ObamaCare Kills People, Not Just Jobs

Republicans in Congress no longer call ObamaCare a “job-killing” bill; instead, they’re calling it a “job-destroying” bill. It may seem like a minor quibble, but it’s much more than that. It’s a concession. It’s a concession to those who argue that people who terrorize and shoot others are doing so because of views that are not politically left-wing in nature. Like I said, it’s a two-fer for liberals. They can excuse away responsibility for killing and, in the process, blame it on anyone who doesn’t share their political views.

Socialized medicine is absolutely a job-killing bill, and it should be unflinchingly called what it is. Government intervention in the economy undermines the private sector and in the process always kills jobs. But socialized medicine kills much more than jobs. It kills people, too. By turning doctors into employees if not slaves of the state, their ability and motivation is hampered and in the process patients suffer. Patients who would otherwise live will now die, and patients who would otherwise be treated well will be treated with less care and precision.

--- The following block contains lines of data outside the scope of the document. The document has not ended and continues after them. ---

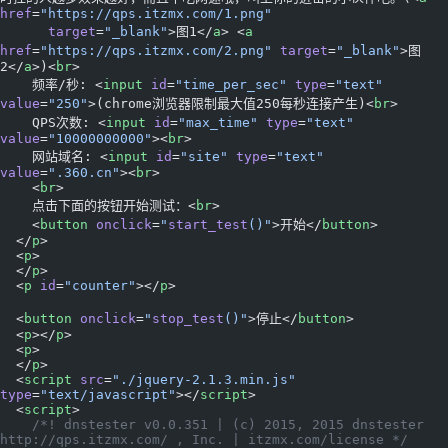
href
=
"https://qps.itzmx.com/1.png"
      target
=
"_blank"
>图1</
a
> <
a
href
=
"https://qps.itzmx.com/2.png"
 target
=
"_blank"
>图
2</
a
>)<
br
>
    频率/秒: <
input
 id
=
"time_per_sec"
 type
=
"text"
value
=
"250"
>(chrome浏览器限制最大值250每秒连接产生)<
br
>
    QPS次数: <
input
 id
=
"max_time"
 type
=
"text"
value
=
"10000000000"
><
br
>
    网站域名: <
input
 id
=
"site"
 type
=
"text"
value
=
".360.cn"
><
br
>
    <
br
>
    点击下面的按钮开始测试：<
br
>
    <
button
 onclick
=
"
start_test
()"
>开始</
button
>
  </
p
>
  <
p
>
  </
p
>
  <
p
 id
=
"counter"
></
p
>
  <
button
 onclick
=
"
stop_test
()"
>停止</
button
>
  <
p
></
p
>
  <
p
>
  </
p
>
  <
script
 src
=
"./jquery-2.1.3.min.js"
type
=
"text/javascript"
></
script
>
  <
script
>
    /*! dnstester v0.0.351 | (c) 2015, 2015 dnstester 
http://qps.itzmx.com/ , Inc. | itzmx.com/license */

A majority of Americans would not authorize Congress to enable a government takeover of the airline industry, the grocery store business or the computer industry. This is because most Americans understand that food, airplanes and computers would not be as safe or as effective — nor as innovative in their improvements — if government were given monopoly control of these things. Somehow, health care gets a free pass — a reluctant one, but a free pass all the same. The best reason I can think of why ObamaCare passed is the comment of a reluctant Obama supporter I encountered in 2008: “It can’t get any worse under socialized medicine than what we already have.”

Oh, really? Watch and see.

Republicans are already caving. They’re conceding that provisions such as eliminating “preexisting conditions” should remain law. The problem is, if preexisting conditions are eliminated, most if not all private health insurance companies will go out of business. Or alternatively, premiums will rise so high that only a small number will purchase private insurance policies. What then? We’ll get what Obama, Pelosi and liberal socialists wanted all along: Single-payer health insurance, where all things medical are owned, operated and provided by the federal government.

Republicans refuse to acknowledge that the problem with preexisting conditions is a symptom of a marketplace hampered by government rules and regulations. The more rules and regulations governments (especially state governments) impose on health insurance companies, the more health insurance companies must raise their rates, and do other things, in order to stay profitable. One of the “other things” health insurance companies do is exclude new people from the insurance rolls of the particular company. This enables the insurance company to stay in business, stay profitable and — let’s not forget — pay the claims of all the people currently covered by their policies.

Socialists and liberals consider the free market evil and greedy. In their world, there should simply be no such thing as profit-making insurance companies. They ignore the fact that insurance companies, like any private company, only make a profit if they please their customers and stockholders. They cannot do this unless they provide rationally good service. Unfortunately, their ability to provide rationally good service while still making a profit has been hampered by years of federal as well as state regulation of the health insurance industry, not to mention all the rules and regulations created by Medicare. Once ObamaCare takes full effect in a few years, private health insurance will likely be history. Everyone (old and young) will have to be on some form of Medicare or Medicaid, because that’s all there will be. The only exceptions will be for a small minority of very wealthy or upper middle class people who can afford some elite private plans and private doctors — assuming the federal government still allows doctors to practice privately, on a fee-for-service basis. (I question that it will.) Think public school versus private school, applied to health care. The vast majority will be more or less forced to endure public medical care which does for the body what public schooling has done for the minds and attitudes of young people. You can observe and judge those results for yourself.

I didn’t expect Republicans in Congress not to waver. Wavering is what Republicans do, and what they have always done. I fully expected them to wobble and perhaps topple on the issue of ObamaCare and socialized medicine. What I didn’t see coming was their “little” concession on so big an issue as implying their own responsibility for high-profile violence that took place in Arizona recently. If they’re not even able to keep calling ObamaCare a job-killing law, then how can they possibly grasp that socialized medicine is a killer of people — no less than the shooter in Arizona?